文档摘录
搜索旋转数组和搜索排序数组唯一的区别在于需要寻找旋转的位置。
e.g. { 4,5,6,7,8,1,2,3 }
取其中间位置[(0+7)/2]是第三’7’,'7’比4大证明‘7’前边的数组是有序的,若target在4-7之间,即可用二分查找得出答案。
若不在该区间则以同样方法搜索{ 8,1,2,3 }这个数组。直到数组元素≤2,target若与剩余2个数都不相同则返回-1。
时间复杂度:O(logN)
C++代码:
class Solution {
public:
int binary_search(vector<int> &nums,vector<int>::iterator st, vector<int>::iterator en, int target)
{
while (1)
{
if (st + 1 == en)
if (*en == target)
return en - nums.begin();
else if (*st == target)
return st - nums.begin();
else
{
return -1;
}
auto mid = st + ((en - st) >> 1);
if (*mid == target)
return mid - nums.begin();
else if (*mid > target)
en = mid;
else
st = mid;
}
}
int search(vector<int>& nums, int target) {
if (nums.size() <= 2)
{
for (int i = 0; i < nums.size(); i++)
if (nums[i] == target)
return i;
return -1;
}
auto start_it = nums.begin(), end_it = nums.end() - 1;
while (1)
{
if (start_it == end_it - 1)

记录数据
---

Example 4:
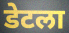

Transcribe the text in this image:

डेटला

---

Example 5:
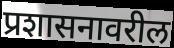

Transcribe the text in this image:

प्रशासनावरील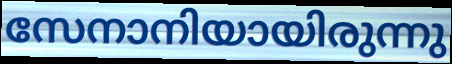
സേനാനിയായിരുന്നു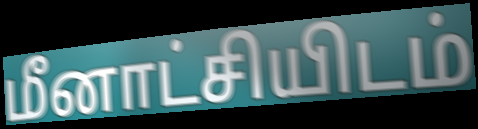
மீனாட்சியிடம்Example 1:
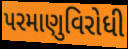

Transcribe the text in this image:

પરમાણુવિરોધી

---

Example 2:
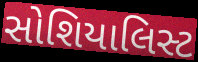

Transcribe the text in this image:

સોશિયાલિસ્ટ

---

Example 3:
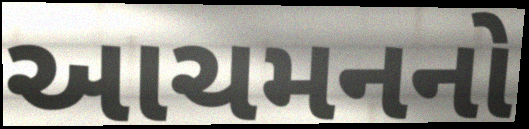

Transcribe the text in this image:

આચમનનો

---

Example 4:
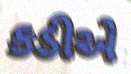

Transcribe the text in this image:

કડીએ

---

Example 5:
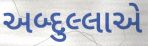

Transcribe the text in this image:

અબ્દુલ્લાએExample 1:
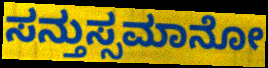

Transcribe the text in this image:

ಸನ್ತುಸ್ಸಮಾನೋ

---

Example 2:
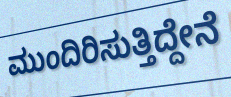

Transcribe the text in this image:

ಮುಂದಿರಿಸುತ್ತಿದ್ದೇನೆ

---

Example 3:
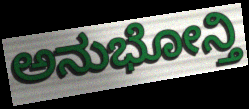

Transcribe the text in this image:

ಅನುಭೋನ್ತಿ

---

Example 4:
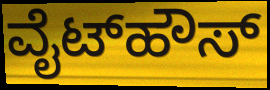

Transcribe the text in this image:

ವೈಟ್‌ಹೌಸ್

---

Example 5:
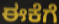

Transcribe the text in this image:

ಈಕೆಗೆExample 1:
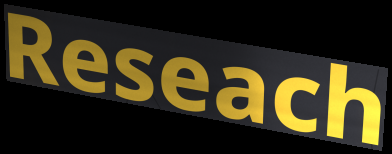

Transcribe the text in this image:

Reseach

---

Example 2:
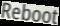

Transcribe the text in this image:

Reboot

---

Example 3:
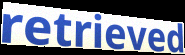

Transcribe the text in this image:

retrieved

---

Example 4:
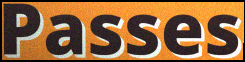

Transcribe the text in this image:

Passes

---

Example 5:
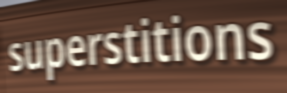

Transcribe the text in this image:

superstitions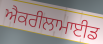
ਐਕਰੀਲਾਮਾਈਡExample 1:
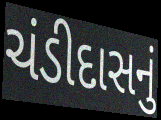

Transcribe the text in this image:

ચંડીદાસનું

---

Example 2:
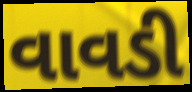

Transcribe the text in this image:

વાવડી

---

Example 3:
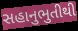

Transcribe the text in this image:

સહાનુભુતીથી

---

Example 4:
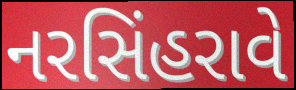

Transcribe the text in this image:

નરસિંહરાવે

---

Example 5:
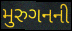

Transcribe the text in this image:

મુરુગનની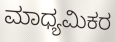
ಮಾಧ್ಯಮಿಕರ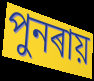
পুনৰায়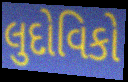
લુદોવિકો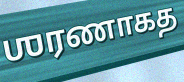
ஶரணாகத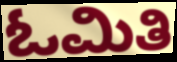
ಓಮಿತಿ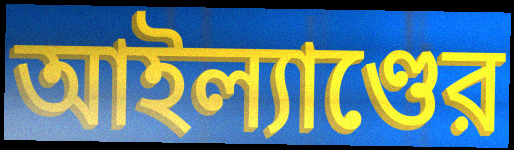
আইল্যাণ্ডেরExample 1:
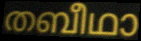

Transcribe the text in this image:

തബീഥാ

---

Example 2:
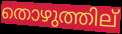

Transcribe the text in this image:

തൊഴുത്തില്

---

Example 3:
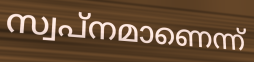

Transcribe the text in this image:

സ്വപ്നമാണെന്ന്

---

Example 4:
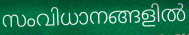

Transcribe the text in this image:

സംവിധാനങ്ങളിൽ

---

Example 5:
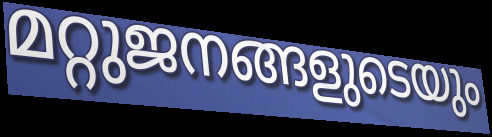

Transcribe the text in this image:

മറ്റുജനങ്ങളുടെയും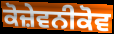
ਕੋਜ਼ੇਵਨੀਕੋਵ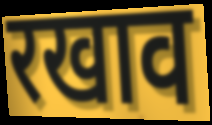
रखावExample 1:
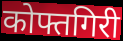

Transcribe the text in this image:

कोफ्तगिरी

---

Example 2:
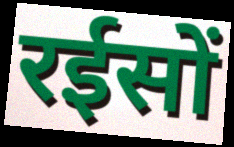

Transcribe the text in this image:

रईसों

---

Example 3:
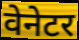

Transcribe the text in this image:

वेनेटर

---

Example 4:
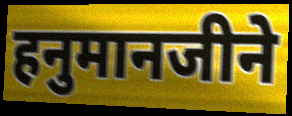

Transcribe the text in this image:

हनुमानजीने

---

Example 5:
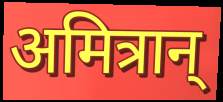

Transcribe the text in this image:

अमित्रान्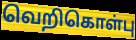
வெறிகொள்புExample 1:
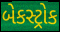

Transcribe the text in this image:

બેકસ્ટ્રોક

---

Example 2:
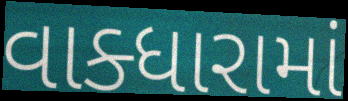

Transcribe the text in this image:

વાક્ધારામાં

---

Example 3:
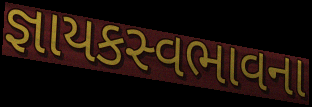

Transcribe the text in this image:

જ્ઞાયકસ્વભાવના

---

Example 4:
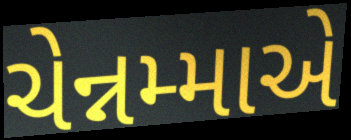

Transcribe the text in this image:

ચેન્નમ્માએ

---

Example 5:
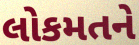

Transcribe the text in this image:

લોકમતનેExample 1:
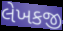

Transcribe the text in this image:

લેખકજી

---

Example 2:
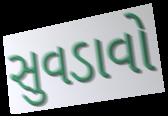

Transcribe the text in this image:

સુવડાવો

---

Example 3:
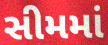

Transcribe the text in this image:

સીમમાં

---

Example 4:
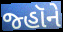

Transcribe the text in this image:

જ્હૉને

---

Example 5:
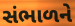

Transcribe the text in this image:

સંભાળને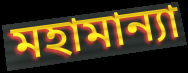
মহামান্যা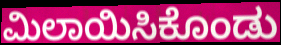
ಮಿಲಾಯಿಸಿಕೊಂಡು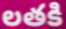
లతకి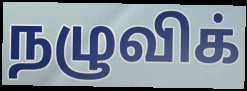
நழுவிக்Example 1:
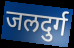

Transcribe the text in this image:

जलदुर्ग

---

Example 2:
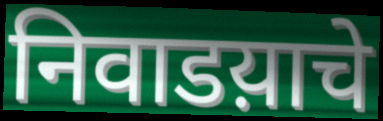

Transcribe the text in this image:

निवाडय़ाचे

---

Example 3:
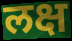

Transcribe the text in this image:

लक्ष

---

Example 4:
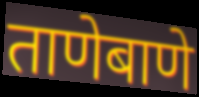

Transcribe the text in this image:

ताणेबाणे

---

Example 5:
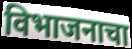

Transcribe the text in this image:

विभाजनाचाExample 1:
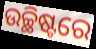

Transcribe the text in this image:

ଉଚ୍ଛିଷ୍ଟରେ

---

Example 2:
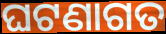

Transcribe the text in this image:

ଘଟଣାଗତ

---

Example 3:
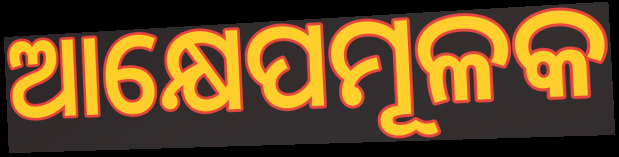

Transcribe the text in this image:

ଆକ୍ଷେପମୂଳକ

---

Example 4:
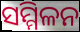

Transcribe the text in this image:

ସମ୍ମିଳନ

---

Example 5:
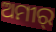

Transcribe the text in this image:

ଅମୀର୍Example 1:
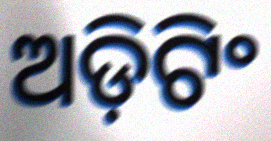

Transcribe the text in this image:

ଅଡ଼ିଟିଂ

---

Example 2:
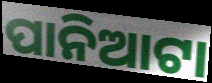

待完成任务
a: 判断以下三条说法是否与旋转数组搜索的说明相符,每条回答"是"或"否",并原样引用说明中起决定作用的文字:(i) 该方法的时间复杂度为O(logN);(ii) 若target不在4到7之间,就用同样的方法搜索{ 8,1,2,3 };(iii) 当数组元素≤2且target与剩余两个数都不相同时,返回0。
b: 根据旋转数组搜索的说明,解释示例中为什么能判定'7'前边的数组有序,以及这一判断有什么用,用一到三句话作答。
c: 续写旋转数组搜索说明中的C++代码,从最后一行之后接着写。

结果
a:
(i) 是。"时间复杂度:O(logN)"
(ii) 是。"若不在该区间则以同样方法搜索{ 8,1,2,3 }这个数组"
(iii) 否。"target若与剩余2个数都不相同则返回-1"

b: 中间位置的'7'比数组开头的4大,这说明'7'前边的数组是有序的。因此,如果target落在4到7之间,就可以直接用二分查找得出答案。

c:
{
if (target != *start_it && target != *end_it)
return -1;
}
auto mid_it = start_it + (end_it - start_it) / 2;
if (*start_it == target)
return start_it - nums.begin();
if (*mid_it == target)
{
return mid_it - nums.begin();
}
if (*end_it == target)
return end_it - nums.begin();
if (*mid_it < *end_it) //后半段有序
{
if (target > *mid_it && target < *end_it)
{
return binary_search(nums, mid_it, end_it, target);
}
else
end_it = mid_it;
}
else if (*mid_it > *start_it) //前半段有序
{
if (target > *start_it && target < *mid_it)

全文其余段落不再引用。